#### TASK SET
- A) From the Interleukin-38 article, reproduce the passage from "Interleukin-38 (IL-38) is" to "and adaptive immunity.", substituting "protein" for "cytokine".
- B) List every tissue that the Discovery section of the Interleukin-38 article names as a site where IL-38 is expressed.

#### SOURCE TEXT
* * * * * * *

= Interleukin-38 =

InterPro Family

Interleukin-38 (IL-38) is a member of the interleukin-1 (IL-1) family and the interleukin-36 (IL-36) subfamily. It is important for the inflammation and host defense. This cytokine is named IL-1F10 in humans and has similar three dimensional structure as IL-1 receptor antagonist (IL-1Ra). The organisation of IL-1F10 gene is conserved with other members of IL-1 family within chromosome 2q13. IL-38 is produced by mammalian cells may bind the IL-1 receptor type I. It is expressed in basal epithelia of skin, in proliferating B cells of the tonsil, in spleen and other tissues. This cytokine is playing important role in regulation of innate and adaptive immunity.

== Discovery ==
IL-38 probably originated from a common ancestral gene - an ancient IL-1RN gene. This cytokine has 41% homology with IL-1Ra and 43% homology with IL-36Ra. IL-38 is expressed in skin, spleen, tonsil, thymus, heart, placenta and fetal liver. In tissues which do not play a special role in immune response, IL-38 is expressed in low quantity similar to other members of the IL-1 family. In disease setting, specially when the activation of inflammatory response is dysregulated, the expression of IL-38 is changed. For example, in case of spondylitis ankylopoetica, cardiovascular disease, rheumatoid arthritis or hidradenitis suppurativa.

== Processing and signaling ==
According to consensus of cleaving site of IL-1 family, it is predicted that two amino acids (AA) should be removed to generate a processed 3-152AA IL-38 protein. The protease which cleaves IL-38 is still unknown as well as it is still not known which form of IL-38 is the natural variant present in the human body. It was reported that 20-152AA IL-38 form has increased biological activity.

IL-38 has non-characteristic dose-response curve and it binds to IL-36R (IL-1R6). This cytokine is blocking Candida-induced interleukin-17 (IL-17) response better in low concentration than in higher concentration even if induction of cytokine is not blocked. So it is possible that IL-38 released by apoptotic cells can bind to the Three Immunoglobulin Domain-containing IL-1 receptor-related 2 (TIGIRR-2, gene name IL1RAPL1, also known as IL-1R9) and IL-38 will have in this case an antagonistic effect on induction of inflammatory cytokine. It is possible that IL-38 would be first ligand of TIGIRR-2, a former orphan receptor of the IL-1 Family.

== Role in disease ==
Studies showed that IL-38 could play an important role in rheumatic diseases. IL-38 is also one of the five proteins which are related with C-reactive protein (CRP) levels in the serum. The association of IL-38 with CRP could mean that IL-38 will play role also in inflammatory diseases as cardiovascular disease.

* * * * * * *

#### STUDY MATERIAL

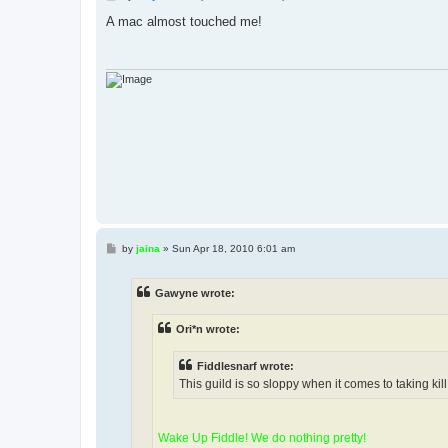
o
s
A mac almost touched me!
t
P
by
jaina
»
Sun Apr 18, 2010 6:01 am
o
s
t
Gawyne wrote:
Ori*n wrote:
Fiddlesnarf wrote:
This guild is so sloppy when it comes to taking kill 
Wake Up Fiddle! We do nothing pretty!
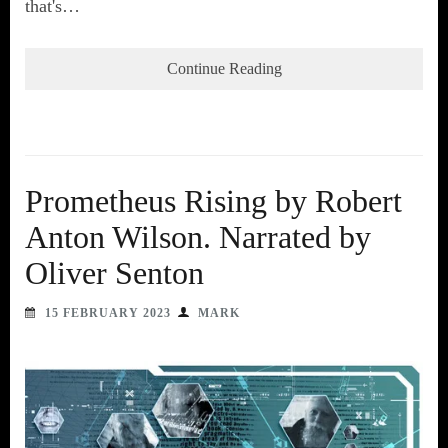
that's…
Continue Reading
Prometheus Rising by Robert
Anton Wilson. Narrated by
Oliver Senton
15 FEBRUARY 2023
MARK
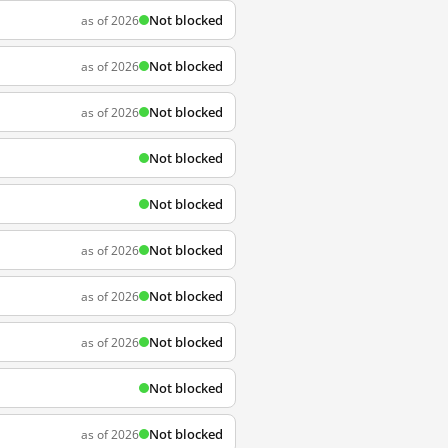
Not blocked
as of 2026
Not blocked
as of 2026
Not blocked
as of 2026
Not blocked
Not blocked
Not blocked
as of 2026
Not blocked
as of 2026
Not blocked
as of 2026
Not blocked
Not blocked
as of 2026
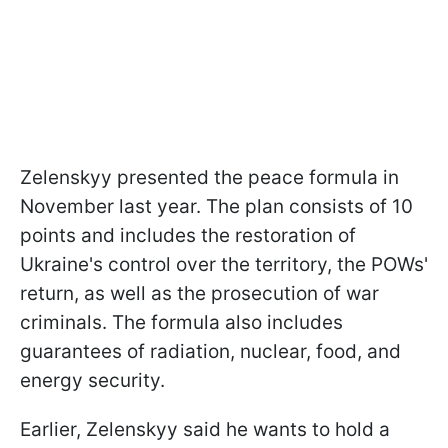
Zelenskyy presented the peace formula in
November last year. The plan consists of 10
points and includes the restoration of
Ukraine's control over the territory, the POWs'
return, as well as the prosecution of war
criminals. The formula also includes
guarantees of radiation, nuclear, food, and
energy security.
Earlier, Zelenskyy said he wants to hold a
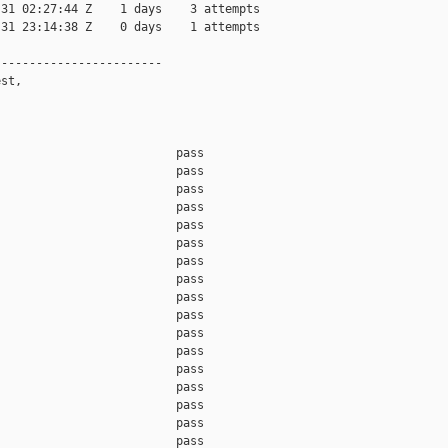
31 02:27:44 Z    1 days    3 attempts

31 23:14:38 Z    0 days    1 attempts

-----------------------

st,

                         pass    

                         pass    

                         pass    

                         pass    

                         pass    

                         pass    

                         pass    

                         pass    

                         pass    

                         pass    

                         pass    

                         pass    

                         pass    

                         pass    

                         pass    

                         pass    

                         pass    
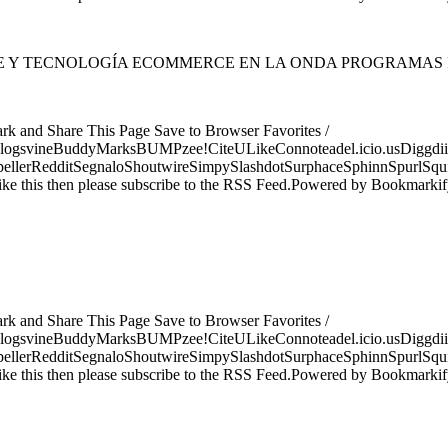
NTE Y TECNOLOGÍA ECOMMERCE EN LA ONDA PROGRAMAS
ark and Share This Page Save to Browser Favorites /
logsvineBuddyMarksBUMPzee!CiteULikeConnoteadel.icio.usDiggdii
erRedditSegnaloShoutwireSimpySlashdotSurphaceSphinnSpurlSqu
ke this then please subscribe to the RSS Feed.Powered by Bookmark
ark and Share This Page Save to Browser Favorites /
logsvineBuddyMarksBUMPzee!CiteULikeConnoteadel.icio.usDiggdii
erRedditSegnaloShoutwireSimpySlashdotSurphaceSphinnSpurlSqu
ke this then please subscribe to the RSS Feed.Powered by Bookmark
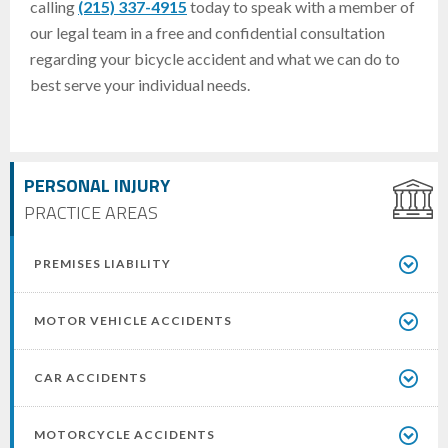
calling
(215) 337-4915
today to speak with a member of
our legal team in a free and confidential consultation
regarding your bicycle accident and what we can do to
best serve your individual needs.
PERSONAL INJURY
PRACTICE AREAS
PREMISES LIABILITY
MOTOR VEHICLE ACCIDENTS
CAR ACCIDENTS
MOTORCYCLE ACCIDENTS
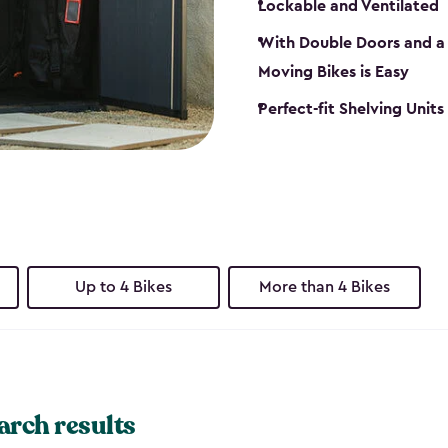
Lockable and Ventilated
With Double Doors and a 
Moving Bikes is Easy
Perfect-fit Shelving Unit
Up to 4 Bikes
More than 4 Bikes
arch results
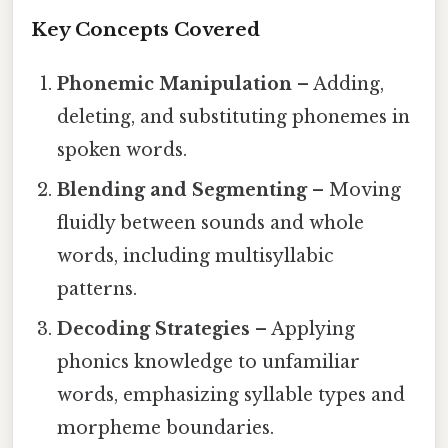
Key Concepts Covered
Phonemic Manipulation
– Adding,
deleting, and substituting phonemes in
spoken words.
Blending and Segmenting
– Moving
fluidly between sounds and whole
words, including multisyllabic
patterns.
Decoding Strategies
– Applying
phonics knowledge to unfamiliar
words, emphasizing syllable types and
morpheme boundaries.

* * * * * * *

#### RESULTS OF THE EXERCISE
- A)
Interleukin-38 (IL-38) is a member of the interleukin-1 (IL-1) family and the interleukin-36 (IL-36) subfamily. It is important for the inflammation and host defense. This protein is named IL-1F10 in humans and has similar three dimensional structure as IL-1 receptor antagonist (IL-1Ra). The organisation of IL-1F10 gene is conserved with other members of IL-1 family within chromosome 2q13. IL-38 is produced by mammalian cells may bind the IL-1 receptor type I. It is expressed in basal epithelia of skin, in proliferating B cells of the tonsil, in spleen and other tissues. This protein is playing important role in regulation of innate and adaptive immunity.

- B)
- skin
- spleen
- tonsil
- thymus
- heart
- placenta
- fetal liver